Current projects include: monitoring the herpetofauna of the Ross Natural History Reserve; snake community composition of the Flint Hills Wildlife Management Area; meal size and thermoregulatory behavior of cornsnakes; temperature effects on digestion of cornsnakes; diet composition and metabolic rate in an omnivorous turtle and lizard.

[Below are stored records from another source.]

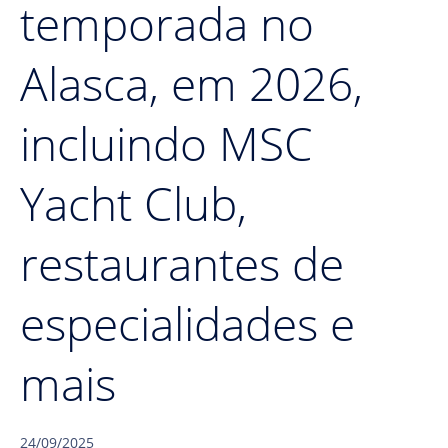
temporada no
Alasca, em 2026,
incluindo MSC
Yacht Club,
restaurantes de
especialidades e
mais
24/09/2025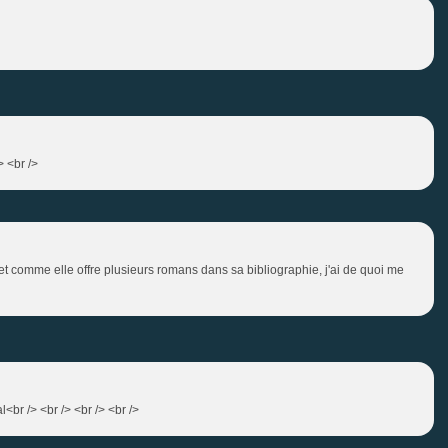
> <br />
et comme elle offre plusieurs romans dans sa bibliographie, j'ai de quoi me
<br /> <br /> <br /> <br />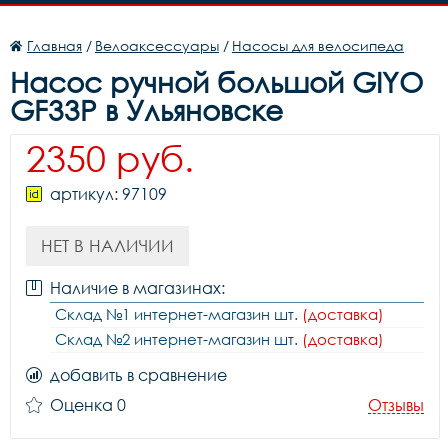
Главная
/
Велоаксессуары
/
Насосы для велосипеда
Насос ручной большой GIYO
GF33P в Ульяновске
2350 руб.
артикул: 97109
НЕТ В НАЛИЧИИ
Наличие в магазинах:
Склад №1 интернет-магазин шт.
(доставка)
Склад №2 интернет-магазин шт.
(доставка)
добавить в сравнение
Оценка 0
Отзывы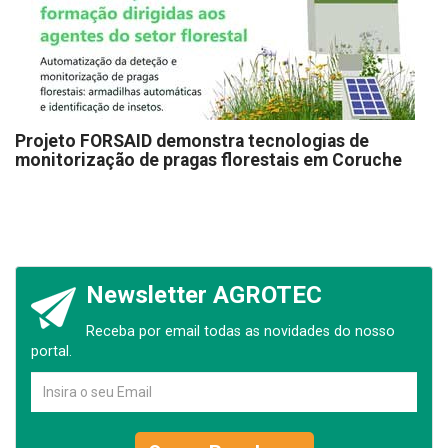
Projeto FORSAID demonstra tecnologias de
monitorização de pragas florestais em Coruche
Newsletter AGROTEC
Receba por email todas as novidades do nosso
portal.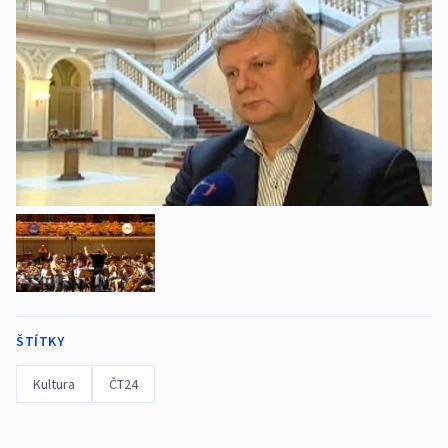
ŠTÍTKY
Kultura
ČT24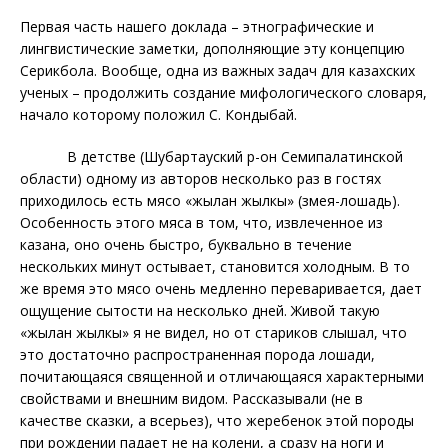
Первая часть нашего доклада – этнографические и
лингвистические заметки, дополняющие эту концепцию
Серикбола. Вообще, одна из важных задач для казахских
ученых – продолжить создание мифологического словаря,
начало которому положил С. Кондыбай.
В детстве (Шубартауский р-он Семипалатинской
области) одному из авторов несколько раз в гостях
приходилось есть мясо «жылан жылкы» (змея-лошадь).
Особенность этого мяса в том, что, извлеченное из
казана, оно очень быстро, буквально в течение
нескольких минут остывает, становится холодным. В то
же время это мясо очень медленно переваривается, дает
ощущение сытости на несколько дней. Живой такую
«жылан жылкы» я не видел, но от стариков слышал, что
это достаточно распространенная порода лошади,
почитающаяся священной и отличающаяся характерными
свойствами и внешним видом. Рассказывали (не в
качестве сказки, а всерьез), что жеребенок этой породы
при рождении падает не на колени, а сразу на ноги и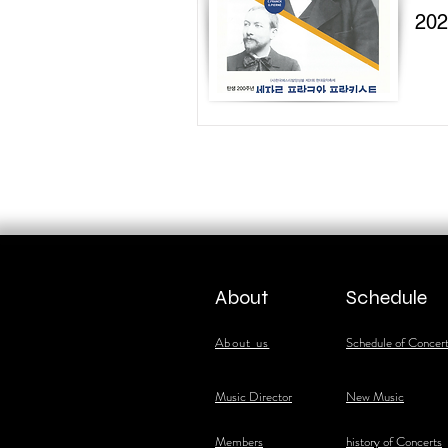
20
About
Schedule
About us
Schedule of Concer
​Music Director
New Music
​Members
history of Concerts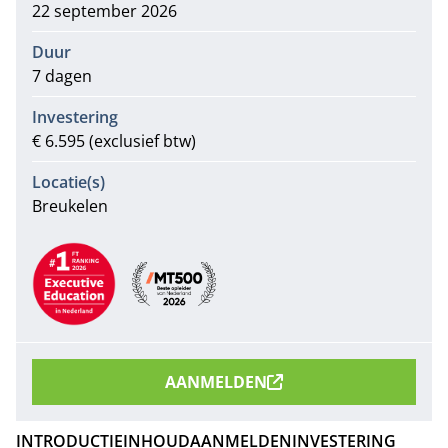
22 september 2026
Duur
7 dagen
Investering
€ 6.595 (exclusief btw)
Locatie(s)
Breukelen
Aanbevelingen
AANMELDEN
INTRODUCTIE
INHOUD
AANMELDEN
INVESTERING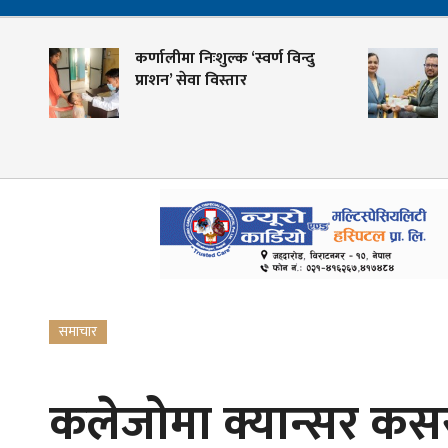
ण
कर्णालीमा निःशुल्क ‘स्वर्ण विन्दु
प्राशन’ सेवा विस्तार
समाचार
कलेजोमा क्यान्सर कसरी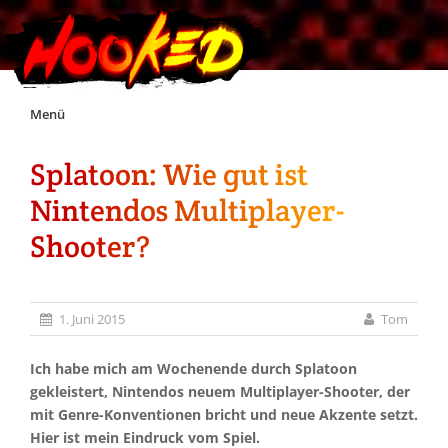
Skip
Menü
to
content
Splatoon: Wie gut ist
Unterstützt Hooked!
Nintendos Multiplayer-
Exklusiv für Supporter*innen
Shooter?
Impressum
1. Juni 2015
Tom
Jobs
Ich habe mich am Wochenende durch Splatoon
gekleistert, Nintendos neuem Multiplayer-Shooter, der
Discord
mit Genre-Konventionen bricht und neue Akzente setzt.
Hier ist mein Eindruck vom Spiel.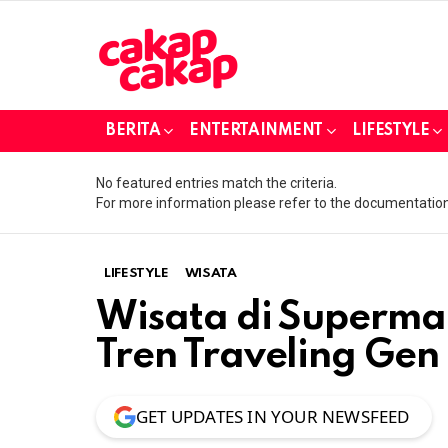
BERITA
ENTERTAINMENT
LIFESTYLE
No featured entries match the criteria.
For more information please refer to the documentation
LIFESTYLE
WISATA
Wisata di Supermar
Tren Traveling Gen
GET UPDATES IN YOUR NEWSFEED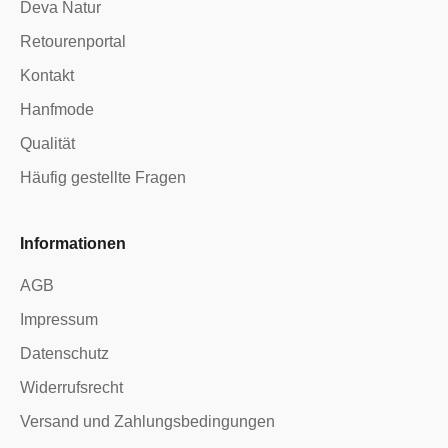
Deva Natur
Retourenportal
Kontakt
Hanfmode
Qualität
Häufig gestellte Fragen
Informationen
AGB
Impressum
Datenschutz
Widerrufsrecht
Versand und Zahlungsbedingungen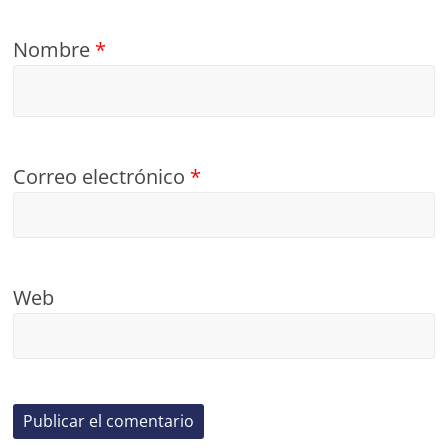
Nombre
*
Correo electrónico
*
Web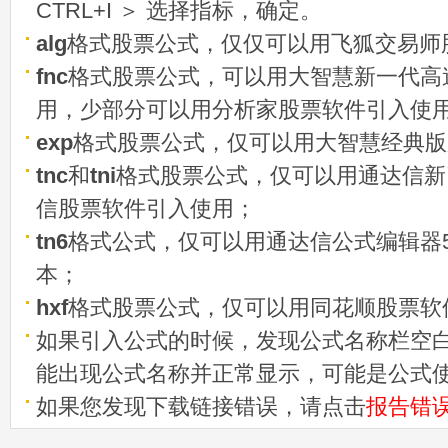
CTRL+I ＞ 选择指标，确定。
alg
格式股票公式，仅仅可以用飞狐交易师
fnc
格式股票公式，可以用大智慧新一代高
用，少部分可以用分析家股票软件引入使
exp
格式股票公式，仅可以用大智慧经典版
tnc
和
tni
格式股票公式，仅可以用通达信新
信股票软件引入使用；
tn6
格式公式，仅可以用通达信公式编辑器5
本；
hxf
格式股票公式，仅可以用同花顺股票软
如果引入公式的时候，发现公式名称栏空白
能出现公式名称并正常显示，可能是公式
如果您发现下载链接错误，请点击
报告错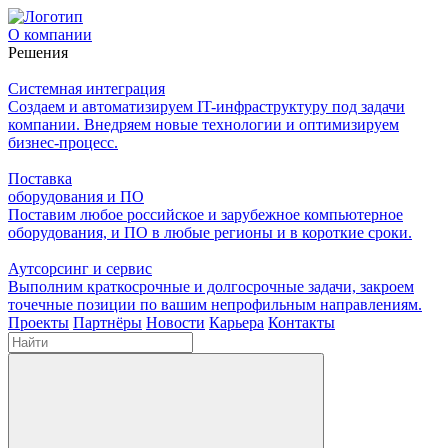
О компании
Решения
Системная интеграция
Создаем и автоматизируем IT-инфраструктуру под задачи
компании. Внедряем новые технологии и оптимизируем
бизнес-процесс.
Поставка
оборудования и ПО
Поставим любое российское и зарубежное компьютерное
оборудования, и ПО в любые регионы и в короткие сроки.
Аутсорсинг и сервис
Выполним краткосрочные и долгосрочные задачи, закроем
точечные позиции по вашим непрофильным направлениям.
Проекты
Партнёры
Новости
Карьера
Контакты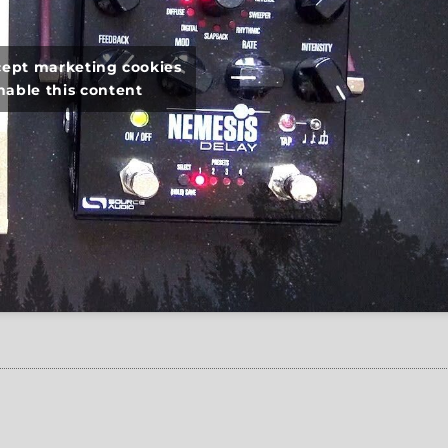
ccept marketing cookies
nable this content
-200 vs. Source Audio Nemesis”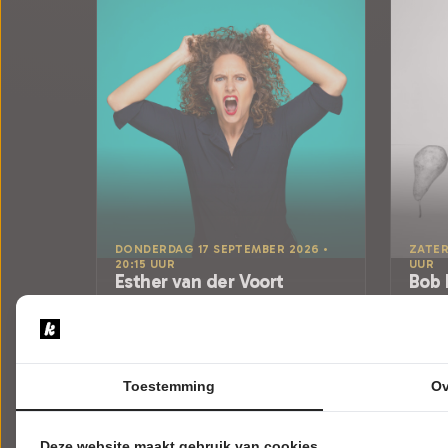
DONDERDAG 17 SEPTEMBER 2026 •
ZATER
20:15 UUR
UUR
Esther van der Voort
Bob
Mama is Boos
Peer
Blauwe Kei, Theater aan de
Blauw
Noordkade
Noor
Veghel
Veghel
CABARET
Try-
Toestemming
Ov
CABA
Uitverkocht
Deze website maakt gebruik van cookies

Past projects have included: cover choice in two small snake species; thermoregulation in toads; territorial behavior in salamanders; feeding effects on metabolism of toads; habitat differentiation among species of map turtles; investigation of turtle deformity rates in Kansas; surveys of aquatic turtle communities in SE Kansas; biotelemetry study of alligator snapping turtle movements; bait preferences of aquatic turtles; investigation of the microflora of treefrogs; blood parameters of hibernating herps; nematode parasites of amphibians; softshell turtle ecology; energetics of toads, long-term monitoring of amphibians and reptiles in a prairie; thermoregulation of salamanders; assimilation efficiency in toads; comparison of turtle assemblages in a river, stream, and oxbow.